Problem description
Put every line from the one containing "ekładkę tapicerską), który" down to the one containing "大の損失となるのを避けることができるでしょう。", both included, into a numbered list, skipping blank lines and leaving out the pictures.

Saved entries
*** Begin section ***
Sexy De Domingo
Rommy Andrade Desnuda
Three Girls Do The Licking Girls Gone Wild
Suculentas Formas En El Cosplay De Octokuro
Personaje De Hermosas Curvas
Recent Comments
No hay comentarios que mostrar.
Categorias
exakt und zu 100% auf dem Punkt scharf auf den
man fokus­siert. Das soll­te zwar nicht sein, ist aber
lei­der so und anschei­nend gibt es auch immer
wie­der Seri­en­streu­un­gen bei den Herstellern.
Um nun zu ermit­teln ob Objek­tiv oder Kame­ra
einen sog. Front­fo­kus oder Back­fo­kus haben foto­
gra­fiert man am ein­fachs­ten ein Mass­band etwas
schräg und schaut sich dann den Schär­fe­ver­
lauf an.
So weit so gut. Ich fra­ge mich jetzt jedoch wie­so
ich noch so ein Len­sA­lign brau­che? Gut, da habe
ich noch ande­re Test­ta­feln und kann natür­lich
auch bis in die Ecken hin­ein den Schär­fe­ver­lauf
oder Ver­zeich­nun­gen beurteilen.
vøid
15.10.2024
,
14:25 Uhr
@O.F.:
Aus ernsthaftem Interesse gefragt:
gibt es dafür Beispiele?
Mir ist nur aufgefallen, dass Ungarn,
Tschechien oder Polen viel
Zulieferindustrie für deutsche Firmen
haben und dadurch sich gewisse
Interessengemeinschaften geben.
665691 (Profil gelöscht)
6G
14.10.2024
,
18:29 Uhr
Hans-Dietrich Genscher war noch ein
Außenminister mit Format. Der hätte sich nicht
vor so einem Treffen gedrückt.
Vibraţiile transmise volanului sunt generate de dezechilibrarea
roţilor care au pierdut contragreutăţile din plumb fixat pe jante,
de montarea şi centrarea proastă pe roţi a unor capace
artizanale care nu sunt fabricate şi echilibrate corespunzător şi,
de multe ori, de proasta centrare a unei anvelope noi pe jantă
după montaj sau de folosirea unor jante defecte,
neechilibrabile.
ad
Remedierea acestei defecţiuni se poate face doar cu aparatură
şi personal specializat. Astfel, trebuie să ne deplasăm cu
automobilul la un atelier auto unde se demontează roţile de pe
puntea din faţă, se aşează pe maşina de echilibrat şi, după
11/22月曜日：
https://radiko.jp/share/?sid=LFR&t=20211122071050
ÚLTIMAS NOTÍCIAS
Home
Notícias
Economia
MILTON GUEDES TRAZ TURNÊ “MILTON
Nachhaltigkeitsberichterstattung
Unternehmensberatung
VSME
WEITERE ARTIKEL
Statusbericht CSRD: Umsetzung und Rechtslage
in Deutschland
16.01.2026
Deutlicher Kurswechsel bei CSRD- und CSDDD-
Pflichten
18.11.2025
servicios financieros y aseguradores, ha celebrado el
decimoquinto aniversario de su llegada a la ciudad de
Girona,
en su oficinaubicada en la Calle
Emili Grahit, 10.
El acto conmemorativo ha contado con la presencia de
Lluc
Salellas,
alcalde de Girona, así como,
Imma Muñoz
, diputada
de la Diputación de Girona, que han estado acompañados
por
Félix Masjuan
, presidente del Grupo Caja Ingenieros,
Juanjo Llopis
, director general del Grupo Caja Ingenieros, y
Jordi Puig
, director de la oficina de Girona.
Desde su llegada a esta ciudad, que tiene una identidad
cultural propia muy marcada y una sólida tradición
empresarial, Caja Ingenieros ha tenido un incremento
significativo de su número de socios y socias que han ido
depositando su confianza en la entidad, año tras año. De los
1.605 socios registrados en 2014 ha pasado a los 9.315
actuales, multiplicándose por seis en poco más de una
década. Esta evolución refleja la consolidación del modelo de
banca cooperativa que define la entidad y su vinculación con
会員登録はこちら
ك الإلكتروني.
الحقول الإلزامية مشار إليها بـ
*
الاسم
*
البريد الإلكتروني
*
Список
*** End section ***
*** Begin section ***
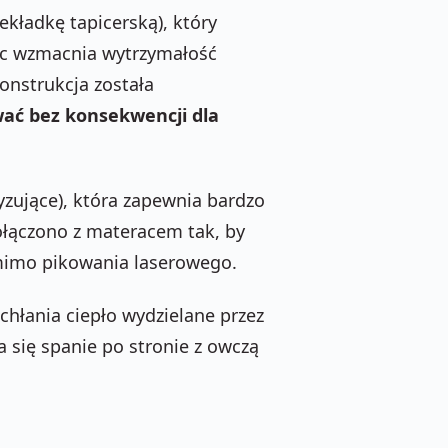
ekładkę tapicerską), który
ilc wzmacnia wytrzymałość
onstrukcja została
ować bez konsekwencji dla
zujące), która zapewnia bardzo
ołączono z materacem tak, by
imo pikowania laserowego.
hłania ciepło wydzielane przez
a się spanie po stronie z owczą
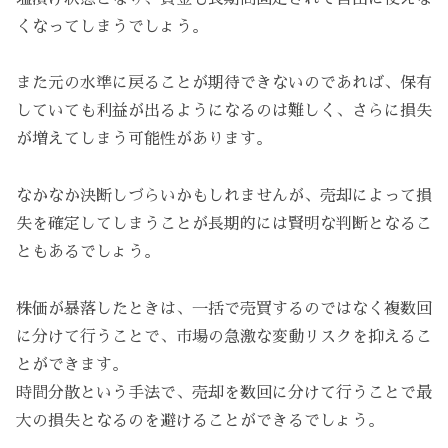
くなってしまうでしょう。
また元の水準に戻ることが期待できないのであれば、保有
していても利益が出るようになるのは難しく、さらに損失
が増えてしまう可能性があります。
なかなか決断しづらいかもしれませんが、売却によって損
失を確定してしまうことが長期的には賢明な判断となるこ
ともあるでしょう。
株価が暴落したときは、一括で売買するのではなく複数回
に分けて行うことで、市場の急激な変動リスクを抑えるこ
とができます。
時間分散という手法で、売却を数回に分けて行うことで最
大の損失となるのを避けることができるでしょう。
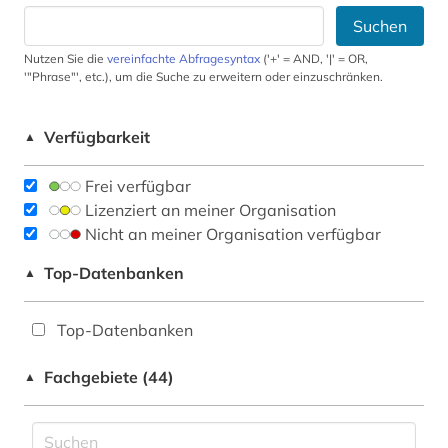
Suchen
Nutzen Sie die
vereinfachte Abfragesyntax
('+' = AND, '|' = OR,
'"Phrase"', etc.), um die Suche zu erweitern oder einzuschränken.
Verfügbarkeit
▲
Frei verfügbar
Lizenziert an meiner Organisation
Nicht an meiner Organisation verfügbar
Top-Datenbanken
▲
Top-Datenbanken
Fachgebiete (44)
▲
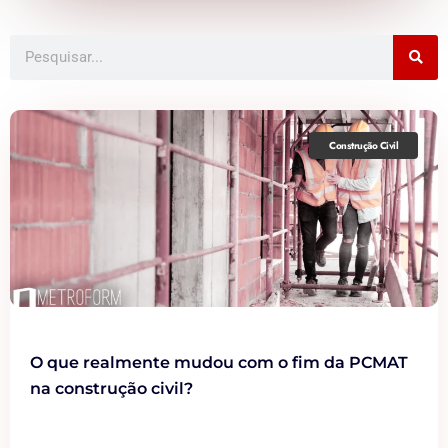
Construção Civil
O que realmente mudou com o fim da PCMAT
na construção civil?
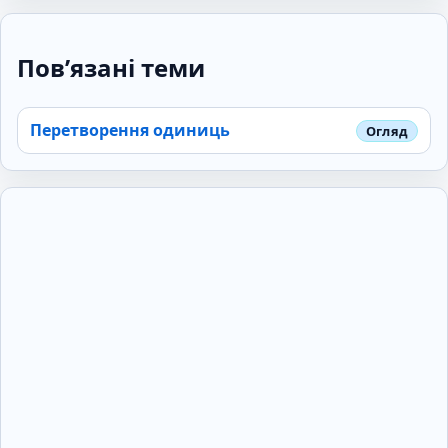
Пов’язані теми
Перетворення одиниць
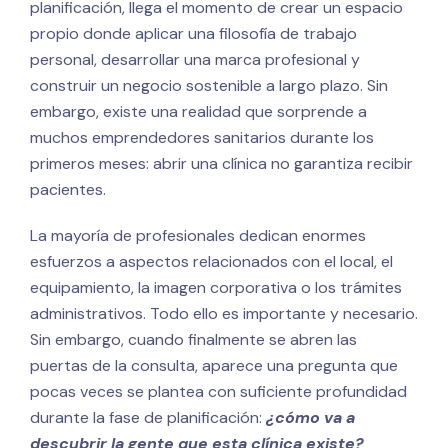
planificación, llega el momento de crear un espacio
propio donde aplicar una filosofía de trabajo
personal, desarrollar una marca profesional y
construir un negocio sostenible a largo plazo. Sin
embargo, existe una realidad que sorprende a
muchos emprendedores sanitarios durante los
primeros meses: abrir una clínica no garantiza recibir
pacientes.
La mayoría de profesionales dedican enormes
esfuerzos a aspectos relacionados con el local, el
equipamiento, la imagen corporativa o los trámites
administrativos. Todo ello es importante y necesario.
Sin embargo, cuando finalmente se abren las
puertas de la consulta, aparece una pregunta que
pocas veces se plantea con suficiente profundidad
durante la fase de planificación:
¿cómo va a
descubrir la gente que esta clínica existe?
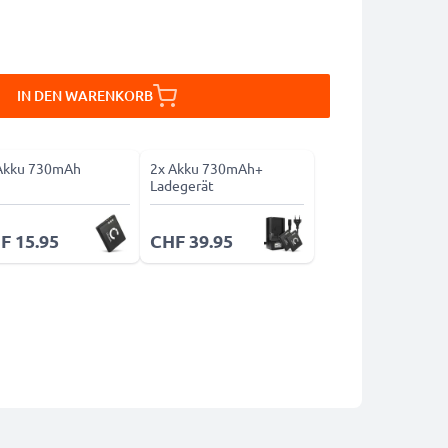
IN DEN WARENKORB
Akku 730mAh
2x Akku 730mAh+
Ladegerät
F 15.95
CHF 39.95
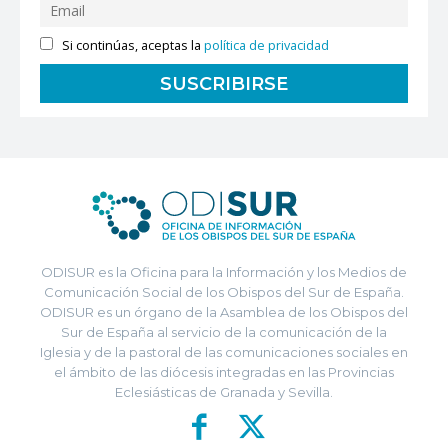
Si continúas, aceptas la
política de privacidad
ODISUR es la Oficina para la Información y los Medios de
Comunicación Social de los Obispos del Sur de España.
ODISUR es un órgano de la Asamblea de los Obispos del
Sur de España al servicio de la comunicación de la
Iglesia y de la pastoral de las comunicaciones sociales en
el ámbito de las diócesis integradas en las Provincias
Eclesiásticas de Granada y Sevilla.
*** End section ***
Solved exercise
1. ekładkę tapicerską), który
2. ilc wzmacnia wytrzymałość
3. onstrukcja została
4. ować bez konsekwencji dla
5. zujące), która zapewnia bardzo
6. ołączono z materacem tak, by
7. imo pikowania laserowego.
8. hłania ciepło wydzielane przez
9. a się spanie po stronie z owczą
10. くなってしまうでしょう。
11. また元の水準に戻ることが期待できないのであれば、保有
12. していても利益が出るようになるのは難しく、さらに損失
13. が増えてしまう可能性があります。
14. なかなか決断しづらいかもしれませんが、売却によって損
15. 失を確定してしまうことが長期的には賢明な判断となるこ
16. ともあるでしょう。
17. 株価が暴落したときは、一括で売買するのではなく複数回
18. に分けて行うことで、市場の急激な変動リスクを抑えるこ
19. とができます。
20. 時間分散という手法で、売却を数回に分けて行うことで最
21. 大の損失となるのを避けることができるでしょう。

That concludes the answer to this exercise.